Additionally, the study provides fresh information about the primary function of the cerebral cortex in schizophrenia. Clinicians have been aware for a long time that those who suffer from schizophrenia are unable to tell new information from outdated information.
Scientists attempted to explain those findings by interpreting the behavior of individual neurons, but they ran into difficulties. One of the key findings of this paper is the finding that novelty detection isn’t the product of single neurons but rather of neural networks.
We’re very excited that these findings will help us understand this crucial area of the brain and provide valuable insight into situations where those functions malfunction and how to fix them, Yuste said.
About this news about neuroscience research
Author: Christopher Shea
Source: Columbia University
Contact: Christopher Shea – Columbia University
Image: The image is credited to Neuroscience News
Original Research: Open access.
By Yuriy Shymkiv and al.,” Slow cortical dynamics generate context processing and novelty detection.” Neuron
Abstract
Temporal cortical dynamics lead to novelty detection and context processing.

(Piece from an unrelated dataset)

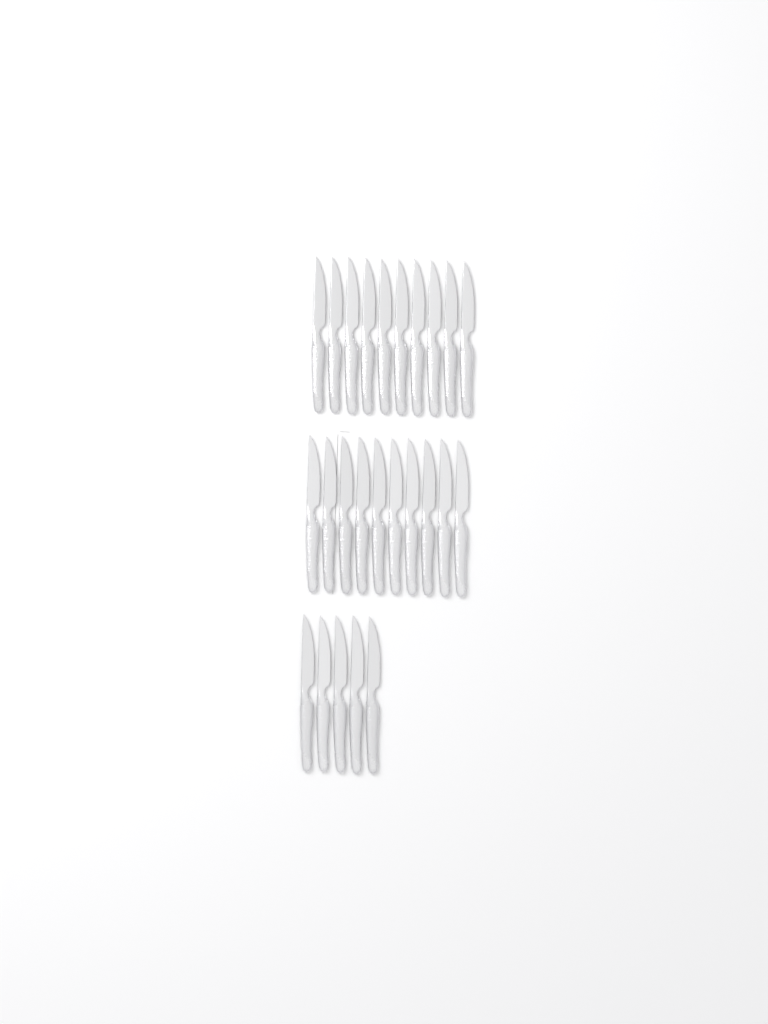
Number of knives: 25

The cortex amplifies responses to novel stimuli while reducing previously used ones. It is also altered by schizophrenia to effectively process sensory information and create predictive models of the environment.
We used an auditory “oddball” paradigm and two-photon calcium imaging to measure responses to simple and complex stimuli across the auditory cortex of mice to investigate the circuit mechanisms underlying novelty detection. Statistics and complexity from stimulus generated specific responses across auditory thresholds.
Neuronal ensembles consistently encoded temporal and auditory characteristics. Interestingly, stimulus-evoked population responses were particularly long lasting, reflecting stimulus history and affecting future responses.
These slow cortical dynamics created stronger responses to novel stimuli and encoded stimulus temporal context.
Slow network dynamics and biological data were captured by repeating neural network models trained on the oddball task.
We come to the conclusion that processing and novelty detection are influenced by the slow dynamics of recurrent cortical networks.